*TRECHO DO DOCUMENTO*.
27 fevereiro 2011

LEMBRA-SE ???

Essa crônica combina tanto com o outono que não resisti dividi-la com vocês...


Falar ao telefone era uma coisa discreta. Em aparelho público de esquina ou de corredor de shopping, falava-se baixo.
Quando ligava de um posto da companhia telefônica, a pessoa fechava-se numa cabine.
Trocavam-se palavras necessárias, pois dava trabalho deslocar-se até um aparelho.
Agora, na era do celular, todo mundo fala alto e até com espalhafato nas ruas, nos ônibus, nos corredores, nos restaurantes (também, pela banalidade, os assuntos não interessam a ninguém).
Não havia essa quantidade de cocô de cachorro nas calçadas dos bairros residenciais.
Dava-se corda nos relógios.
Era tranqüilo caminhar pelas ruas à noite.
O papel higiênico era vendido em pacotes de um rolo, embora as famílias fossem maiores.
Os culpados já não eram punidos.
As pessoas não eram obrigadas a suportar o mesmo narrador de futebol. Várias emissoras de TV transmitiam os jogos que quisessem, podia-se escolher uma ou outra, pelo critério de narrador menos chato.
As virilhas não eram depiladas. Não havia tantas loiras.
Helicóptero não era transporte urbano.
Motocicleta era diversão dos fins de semana.
Os filmes faziam menos barulho.
Os vendedores de livros conheciam as obras; pelo menos sabiam do que se tratava.
Os bancos lucravam bilhões e não cobravam mensalidade para você deixar seu dinheiro com eles nem para lhe fornecer um simples talão de cheques.
Havia só 300 picaretas no Congresso.
Polícia era polícia, bandido era bandido.

*DADOS BRUTOS*.
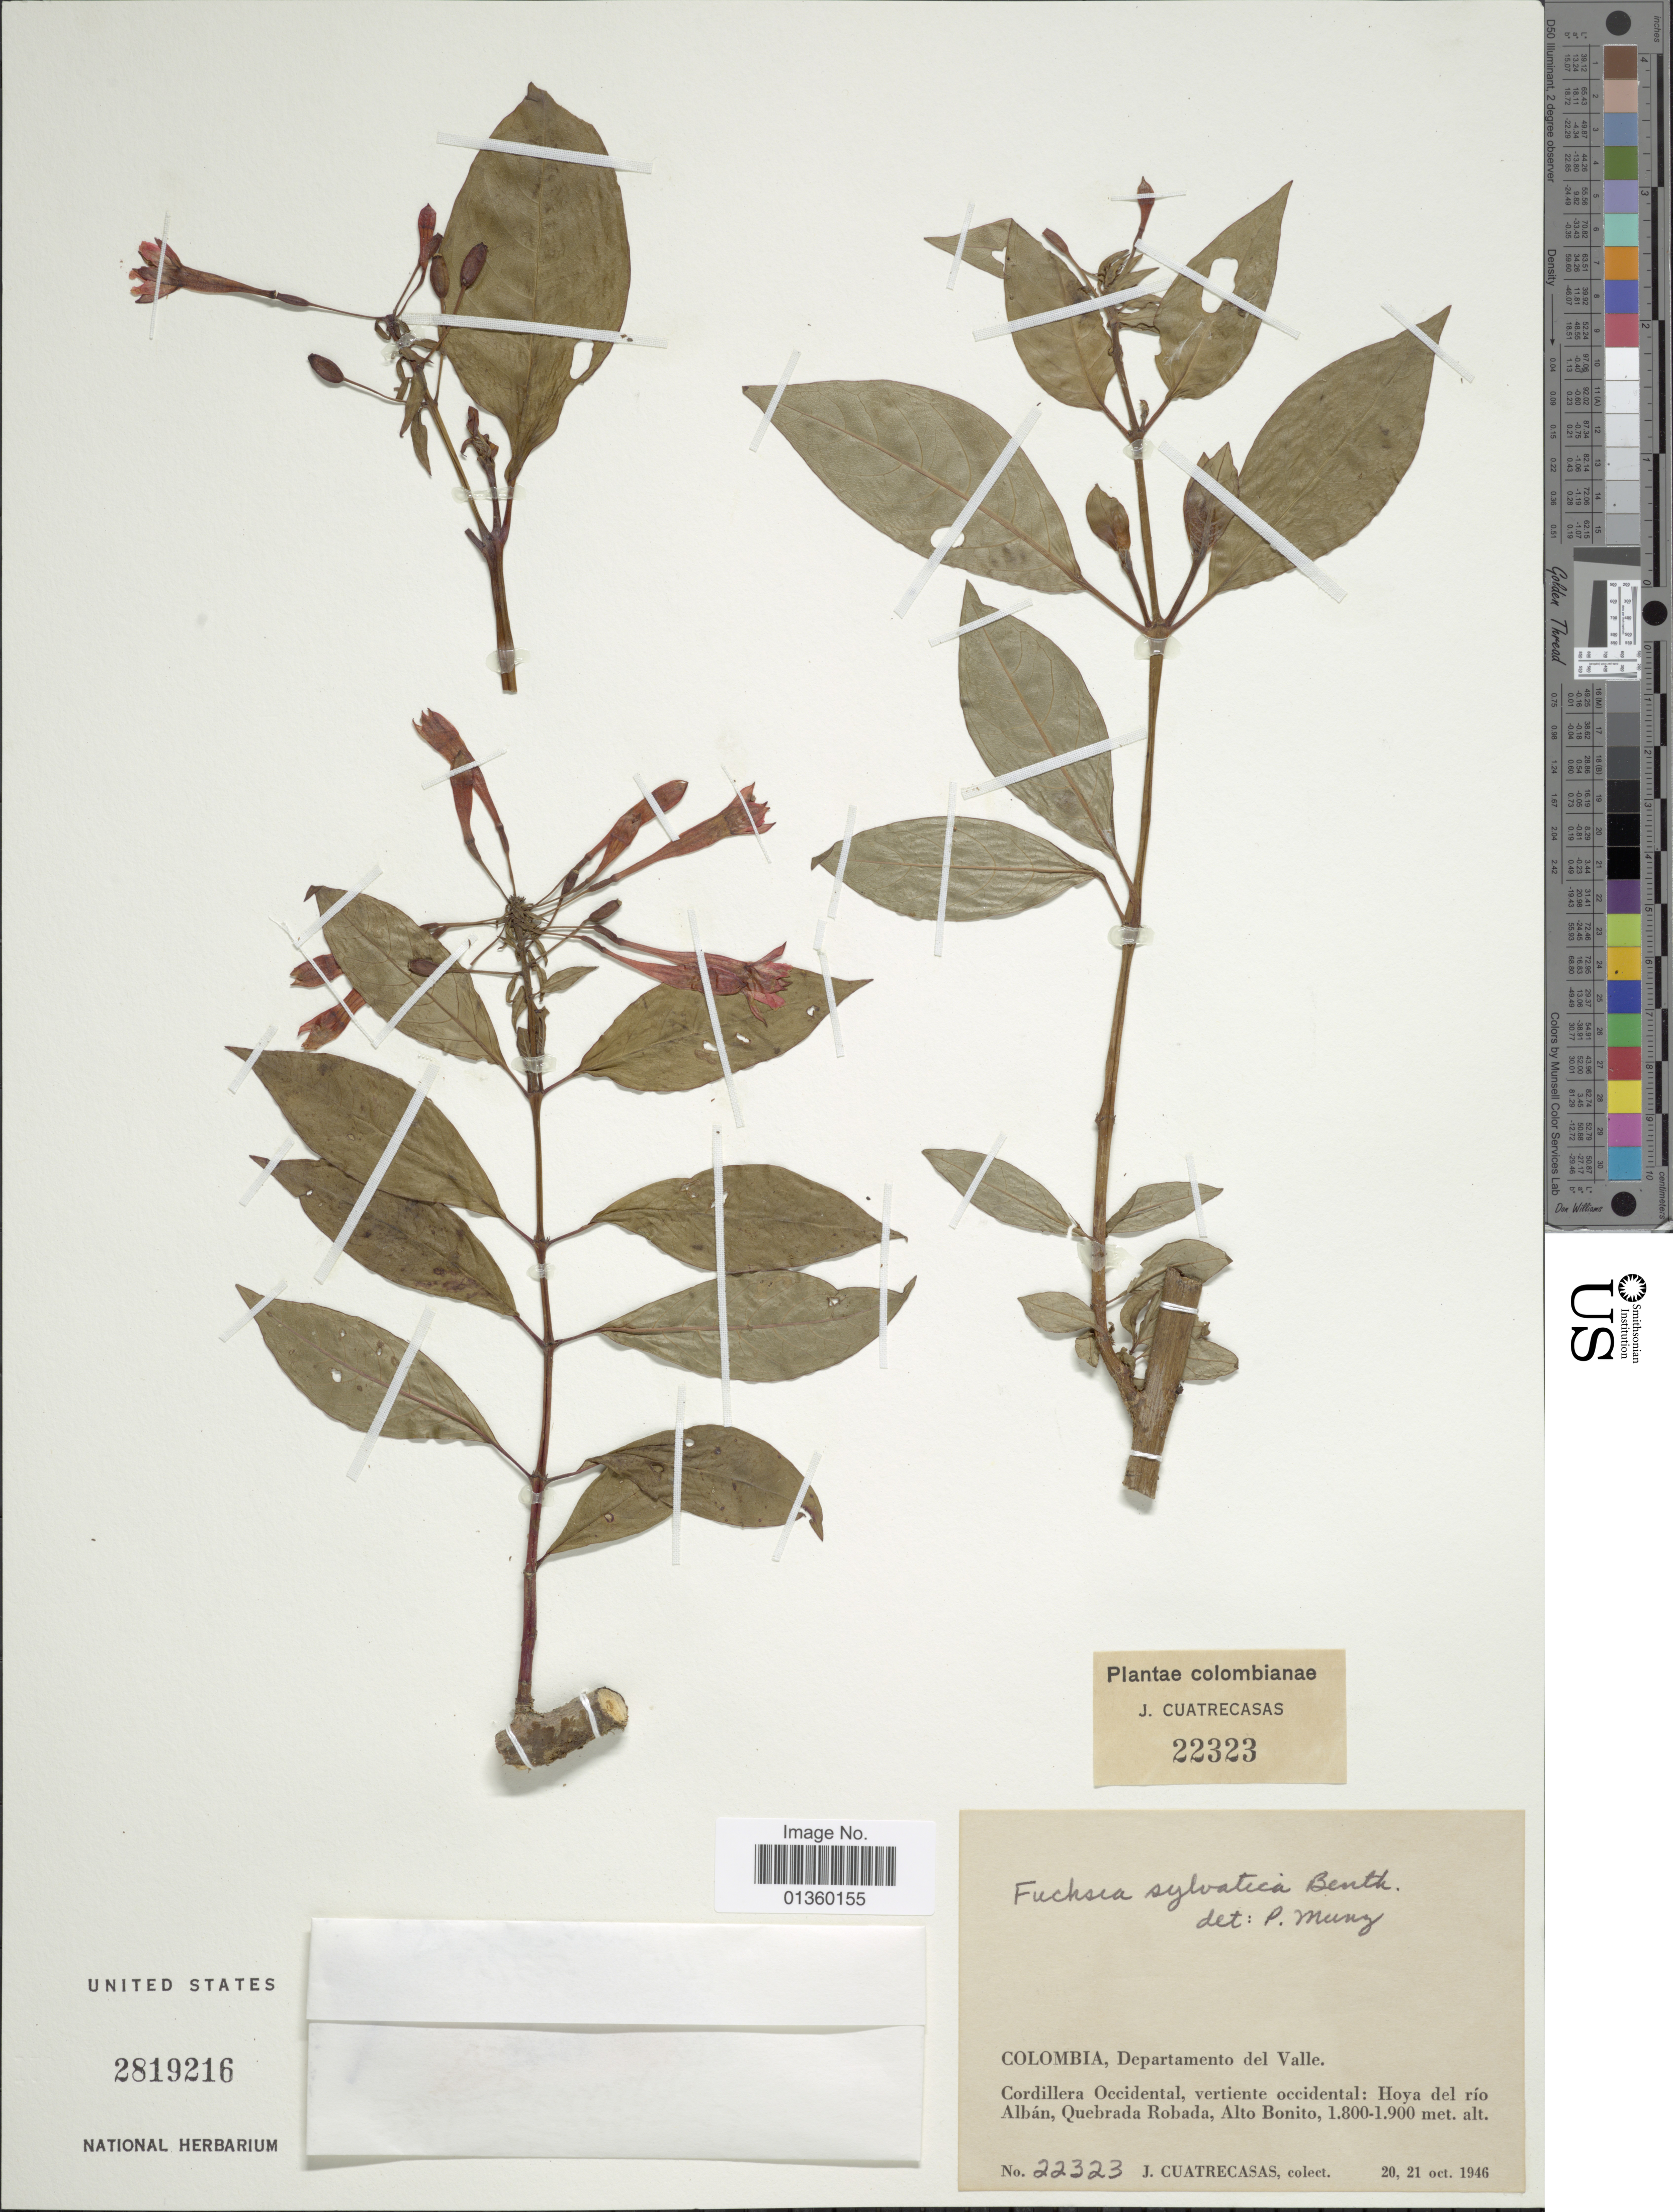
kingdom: Plantae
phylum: Tracheophyta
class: Magnoliopsida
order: Myrtales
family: Onagraceae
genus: Fuchsia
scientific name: Fuchsia sylvatica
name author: Benth.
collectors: J. Cuatrecasas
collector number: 22323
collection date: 1946-10-20/1946-10-21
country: Colombia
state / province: Valle del Cauca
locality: Departamento del Valle. Cordillera Occidental, vertiente occidental: Hoya del río Albán, Quebrada Robada, Alto Bonito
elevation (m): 1800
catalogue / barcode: US 2819216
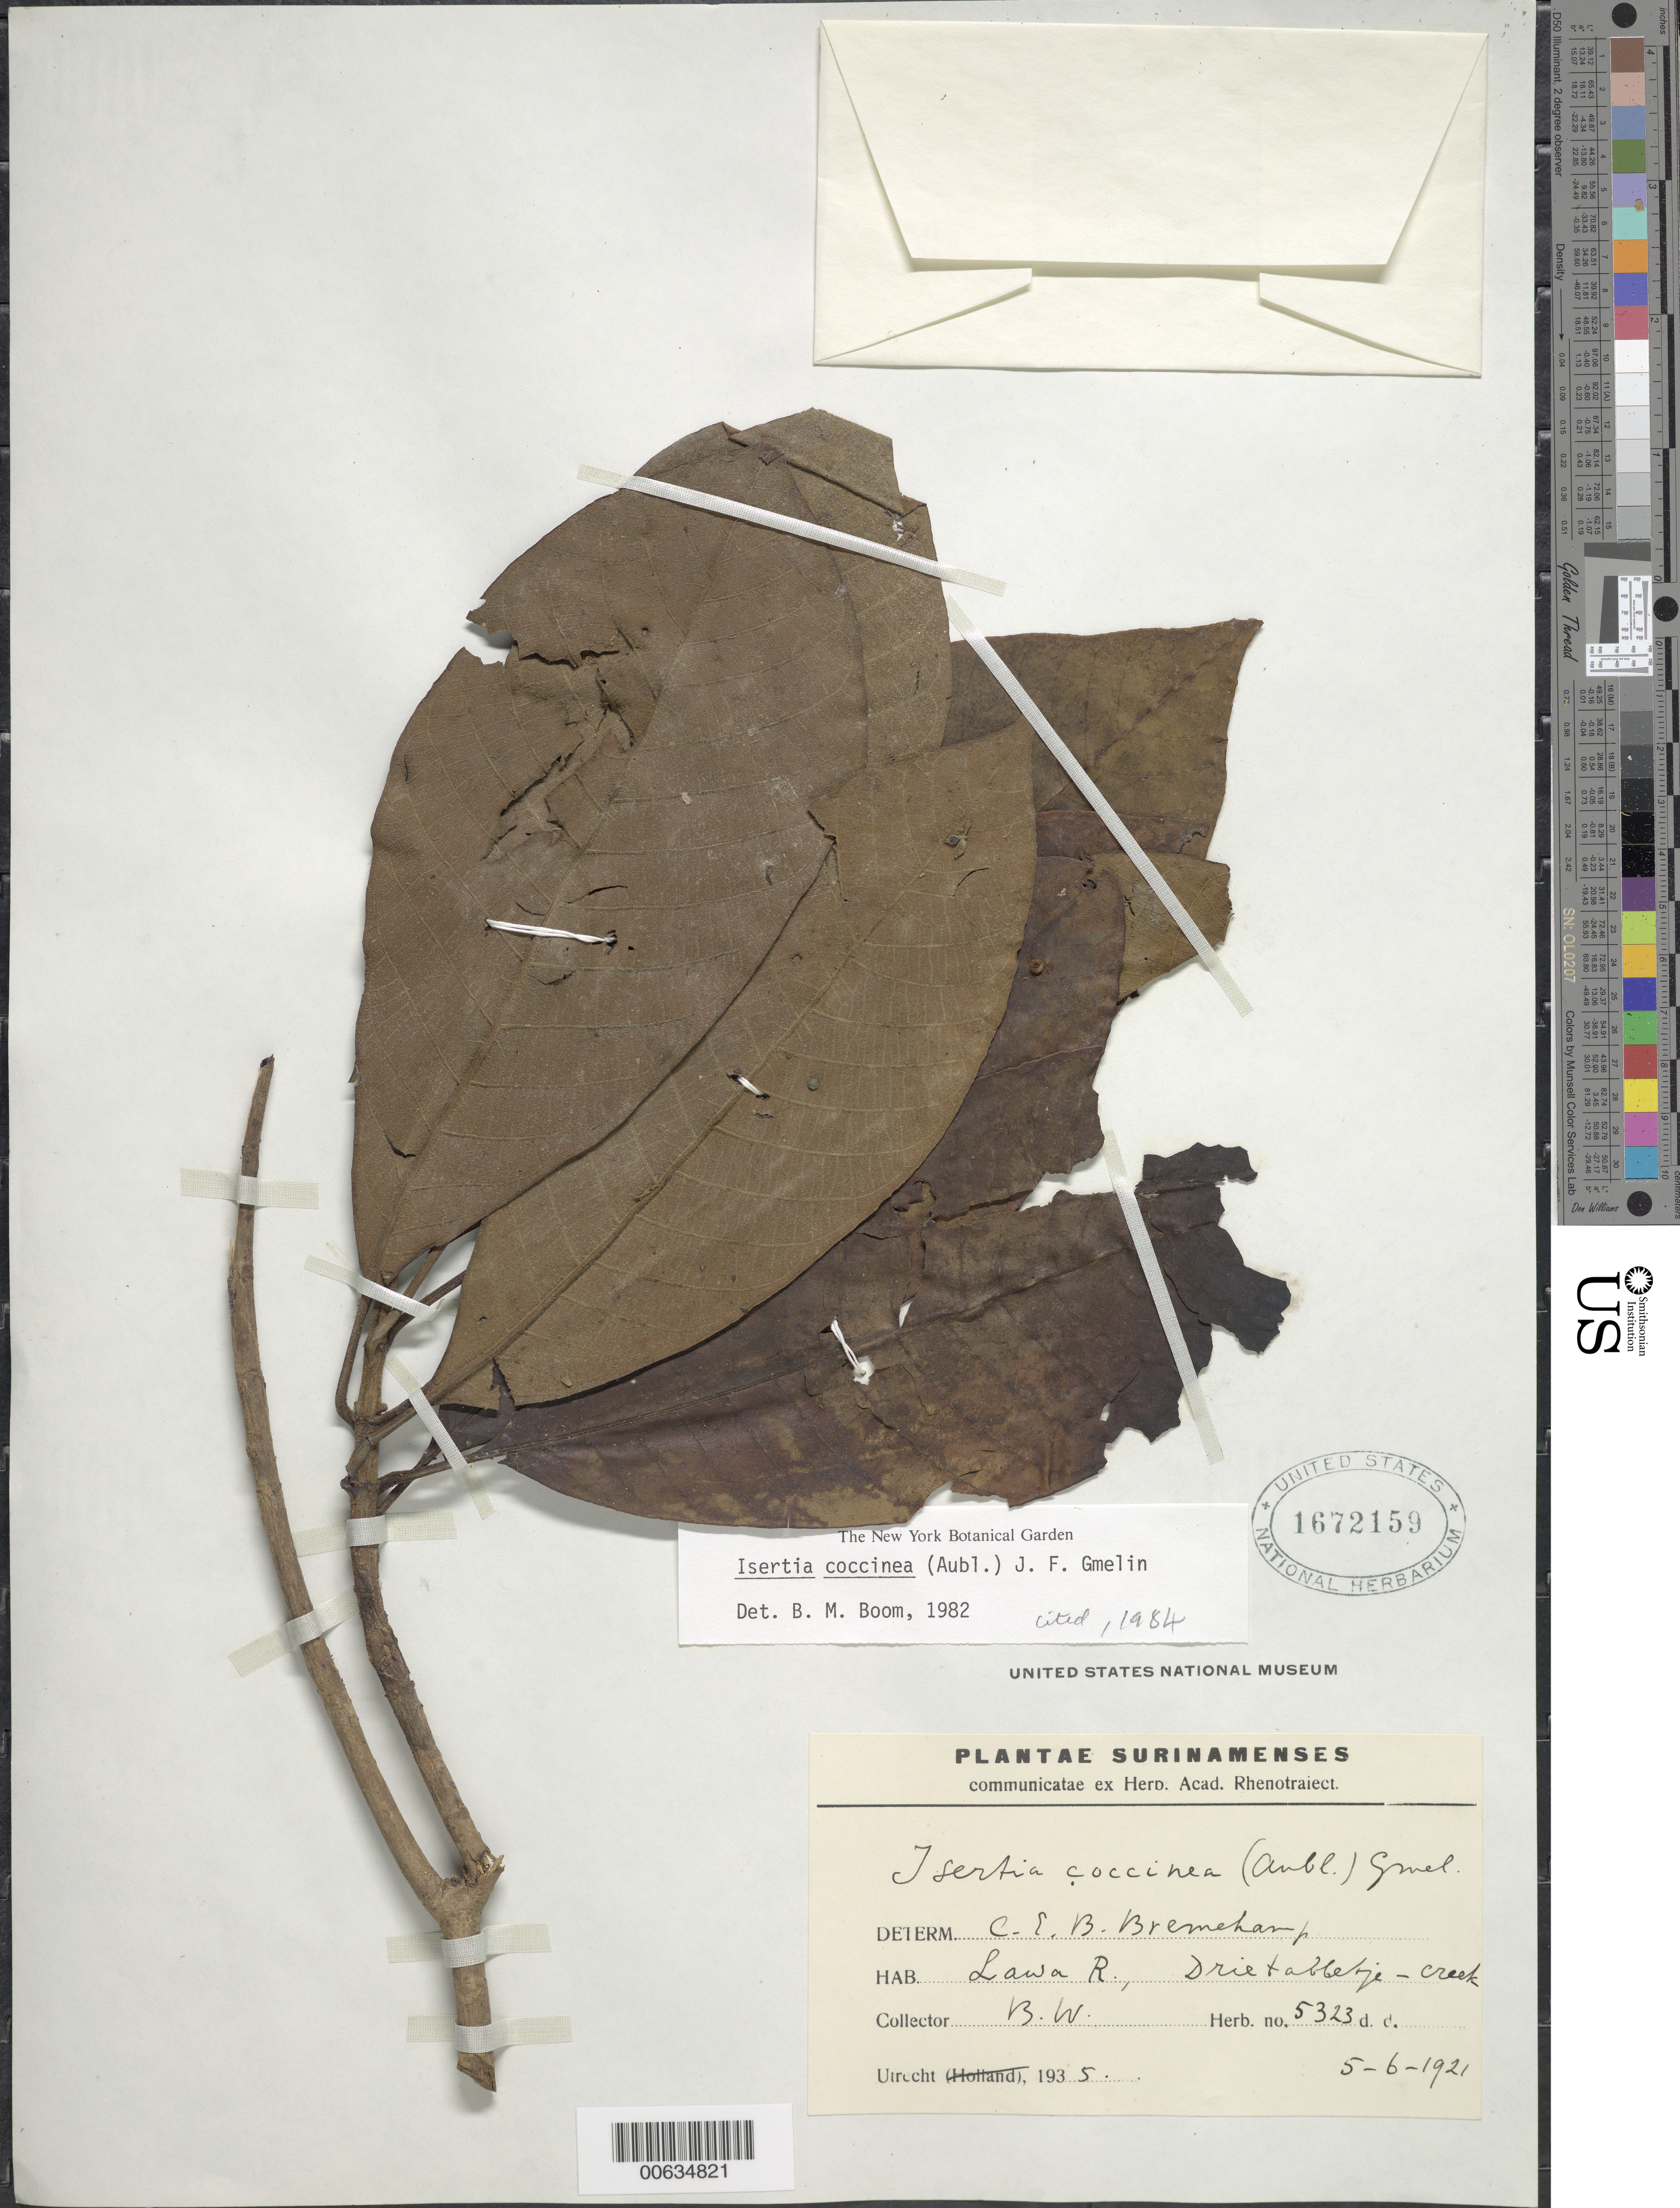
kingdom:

*TAREFA A REALIZAR*.
Por favor, transcreva o trecho da crônica entre "Agora, na era" e "não eram punidos.", inclusive.

*RESULTADO DA TAREFA*.
Agora, na era do celular, todo mundo fala alto e até com espalhafato nas ruas, nos ônibus, nos corredores, nos restaurantes (também, pela banalidade, os assuntos não interessam a ninguém).
Não havia essa quantidade de cocô de cachorro nas calçadas dos bairros residenciais.
Dava-se corda nos relógios.
Era tranqüilo caminhar pelas ruas à noite.
O papel higiênico era vendido em pacotes de um rolo, embora as famílias fossem maiores.
Os culpados já não eram punidos.